Respondi à rapariga que não me tinha acontecido nada, e que não, nem sequer viram o conteúdo do meu telefone, que ela queria saber. Antes da viagem comentei com um colega meu que tinha receio de atravessar a fronteira, e ele disse-me: "não tens nada que recear, pagas impostos." Ah pois pago e não me incomoda pagar porque os impostos são o que se paga por se viver numa sociedade civilizada, como dizia o Oliver Wendell Holmes, Jr., apesar de que chamar às nossas circunstâncias actuais uma sociedade civilizada implica uma enorme ginástica mental.

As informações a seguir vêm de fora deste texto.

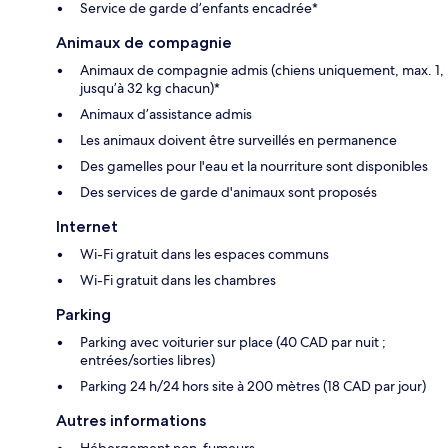
Service de garde d’enfants encadrée*
Animaux de compagnie
Animaux de compagnie admis (chiens uniquement, max. 1,
jusqu’à 32 kg chacun)*
Animaux d’assistance admis
Les animaux doivent être surveillés en permanence
Des gamelles pour l'eau et la nourriture sont disponibles
Des services de garde d'animaux sont proposés
Internet
Wi-Fi gratuit dans les espaces communs
Wi-Fi gratuit dans les chambres
Parking
Parking avec voiturier sur place (40 CAD par nuit ;
entrées/sorties libres)
Parking 24 h/24 hors site à 200 mètres (18 CAD par jour)
Autres informations
Hébergement non-fumeurs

De vez em quando penso se devia andar com o passaporte dentro do país -- isto recorda-me um episódio que se passou com o meu primo em Lisboa quando ele estava com o meu pai nos longínquos anos 80. Apareceu um polícia e pediu a identificação do meu primo que devia ter menos de 18 anos na altura. Como ele não trazia bilhete de identidade, foi levado para a esquadra e o meu pai teve de ir levar-lhe a identificação. Há uns três anos apanhei uma multa de excesso de velocidade aqui perto de casa--ia a 63 Km/h numa área de velocidade máxima de 48 km/h (sou mesmo perigosa) e aconteceu que, nesse dia tinha deixado a carteira em casa e não levava a carta de condução. Na minha ingenuidade, perguntei ao polícia se podia ir buscar, que morava mesmo perto e ele disse que não havia problema, ele ia ver no computador. Lá viu e lá apenas multou, sem que me levasse para a esquadra ou me penalizasse por não ter a carta de condução comigo. Mas isto era no tempo em que os lacaios do Musk ainda não tinham andado a brincar com as bases de dados.

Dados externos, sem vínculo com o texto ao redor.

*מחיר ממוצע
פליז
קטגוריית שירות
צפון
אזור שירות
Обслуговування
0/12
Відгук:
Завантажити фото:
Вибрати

Os dois temas "fracturantes", como se gosta de dizer em Portugal, da actualidade americana são as inundações do Texas e agora os documentos do caso Epstein. Normalmente, os americanos são extremamente generosos, especialmente na face de tragédias, mas instalou-se um clima de "tiveram a realidade em que votaram" e muita gente recusa-se a contribuir para os peditórios de apoio às vítimas. No caso do Epstein, parece-me que há uma ilusão de que é desta que o movimento MAGA se desentende e quiçá se desintegra, mas acho que não tem qualqer efeito. Uma das minhas melhores amigas votou Trump não porque o quisesse, mas porque não queria Kamala, pois não queria que os transsexuais que estão presos tivessem acesso a cirurgias para mudar de sexo. O marido não quis votar Trump e votou no RFK Jr., apesar de este já ter desistido da corrida. Ela agora diz que Trump é completamente louco. Ah pois, agora não há nada a fazer senão aguentar a montanha russa, ou será roleta russa?